7. Humans Are To Blame
Mountain gorillas have become a critically endangered species as a direct result of two distinct human activities. First, mass deforestation has resulted in severe habitat loss for not just gorillas but many animals of the rainforest. Second, roads used to transport goods in and out of these rainforests are being used by poachers to access gorilla habitats and transport gorilla meat.

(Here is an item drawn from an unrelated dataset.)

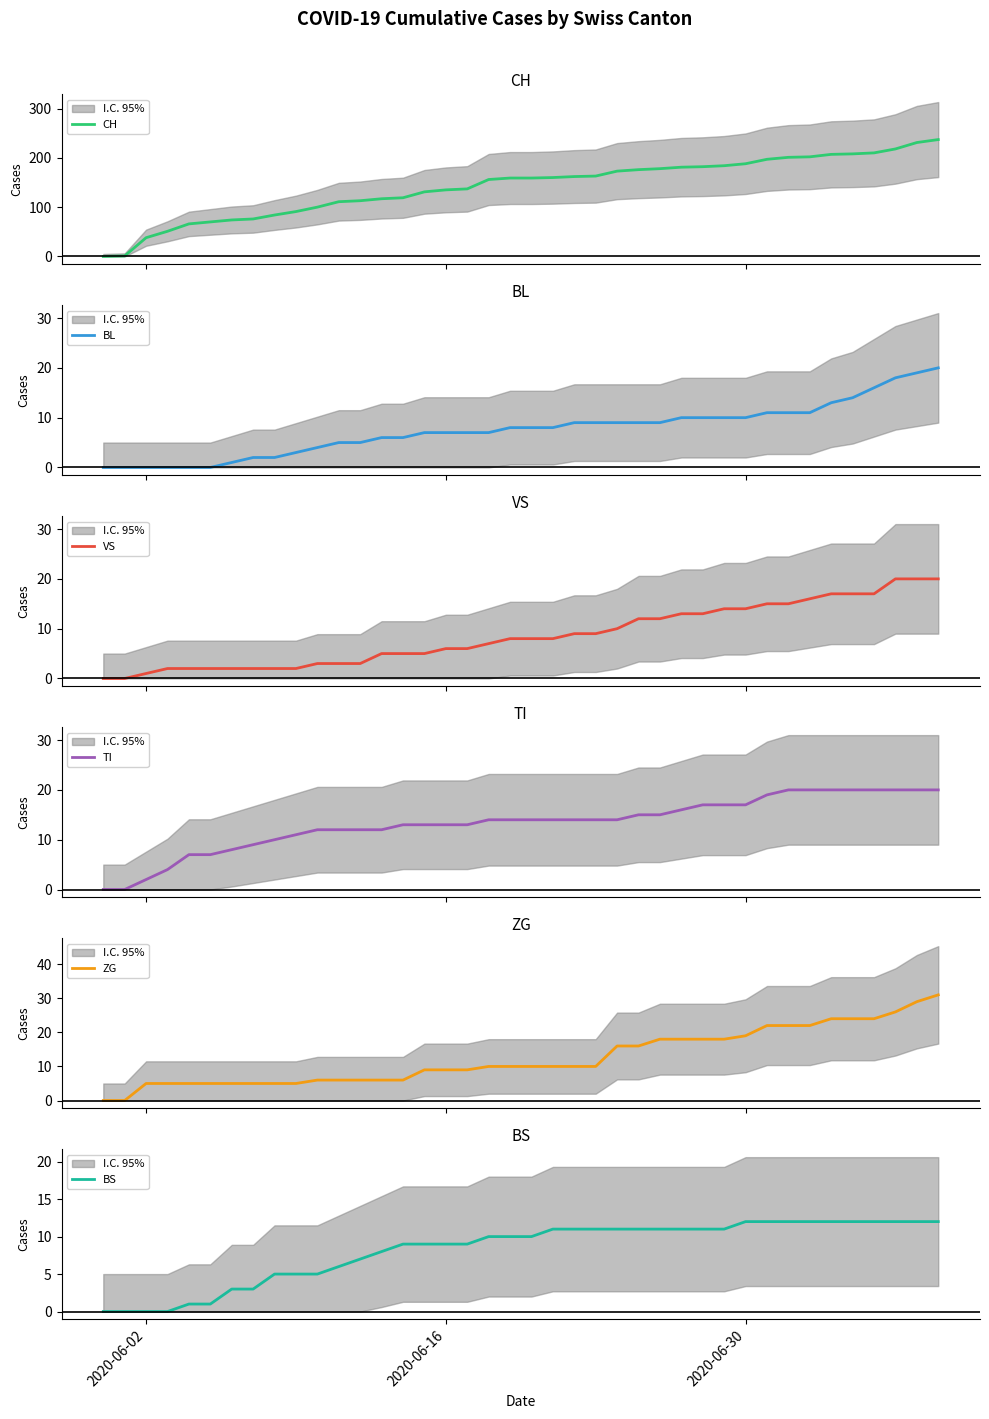

What is the value of the BL point at the 31st from the left?

10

Click the next slide to see what has been done to try and save the gorillas in Virunga National Park.
6. The Rangers Fight Back
After the 2007 gorilla killings, the park embarked on a series of reform programs involving the restructuring and strengthening of its ranger force to more effectively protect the park’s wildlife and habitats. It also started a major initiative, referred to as the Virunga Alliance, to encourage economic development and stability for the people living around the park.
5. Taking Care Of Orphans
In early 2009, Chief Warden Emmanuel de Merode and park rangers regained complete control of Virunga and set about raising worldwide awareness of the plight of the mountain gorillas there. Their goal was to raise enough money to build a facility for gorillas that had been orphaned and/or injured in the civil war.

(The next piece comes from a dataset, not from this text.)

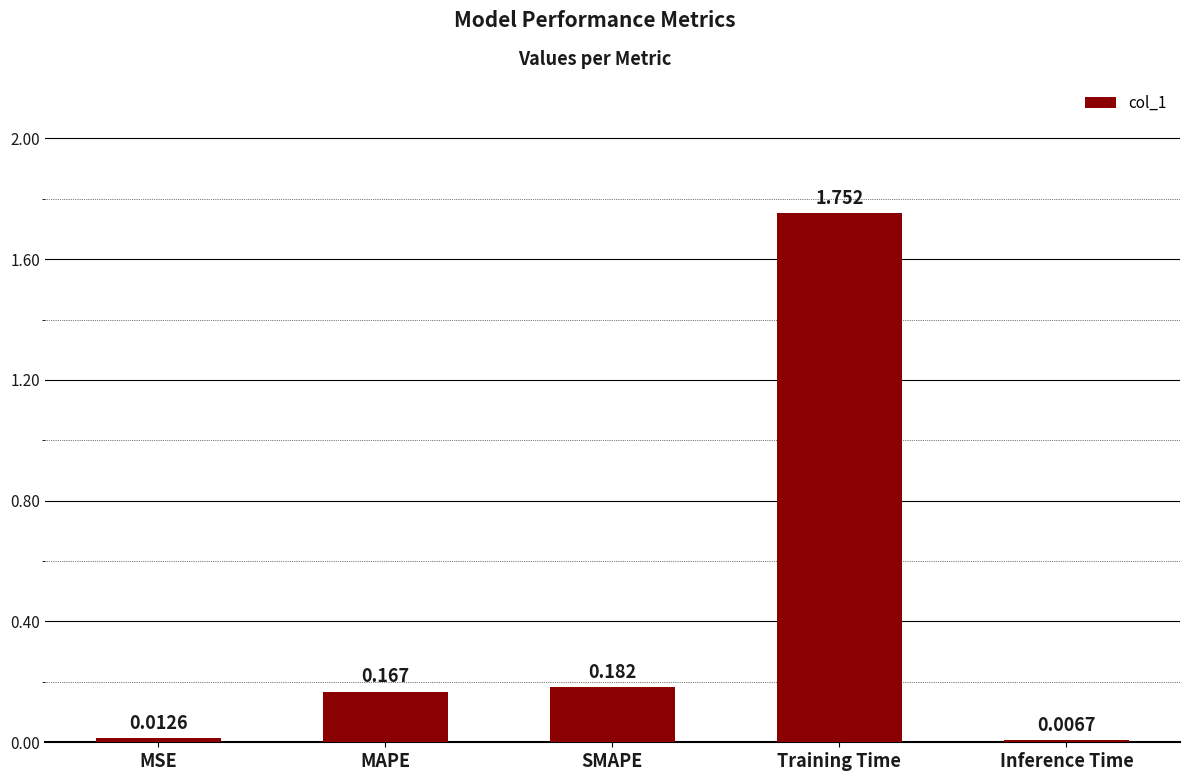

What is the label of the 4th bar from the right?

MAPE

Would they achieve their goal in a country already torn apart? Read on to find out!
4. Two Little Inspirations
By early 2010, the park had raised enough money and The Senkwekwe Mountain Gorilla Center was soon built. Its first two residents were orphans Ndeze and Ndakasi. In 2007, Ndeze’s mother, Safari, had been found brutally murdered by armed men and set on fire, along with four other adult gorillas, including the family’s patriarch silverback Senkwekwe (for whom the center was named).
3. She Was Left For Dead
Ndeze, and what was left of her family, was found by rangers several days later clinging to the back of her brother. Because Ndeze was too young to survive without her mother’s breast milk, vets had to intervene and rescue her. That’s where rangers Andre Bauma and Patrick Karabaranga come in.
Read on to see why he thought she needed a hug.
2. They Are All Alone
The three orphans currently living in the sanctuary are the only mountain gorillas in the world who do not live in the wild, having been moved there as babies after their parents were hunted or killed by poachers. Gorillas are animals that typically live in a family unit and they’ll miss their family and often find it difficult to survive in captivity.
1. A Strong Bond
As a result, they develop a strong bond with their caretakers. Photographer Phil Moore, who took the pic of Patrick giving one of the orphans a hug said in an interview, “It’s amazing how playful and curious gorillas are, but they’re also very shy with strangers. Their caretakers ‘talk’ to them and even use a different a tone of voice with each one.”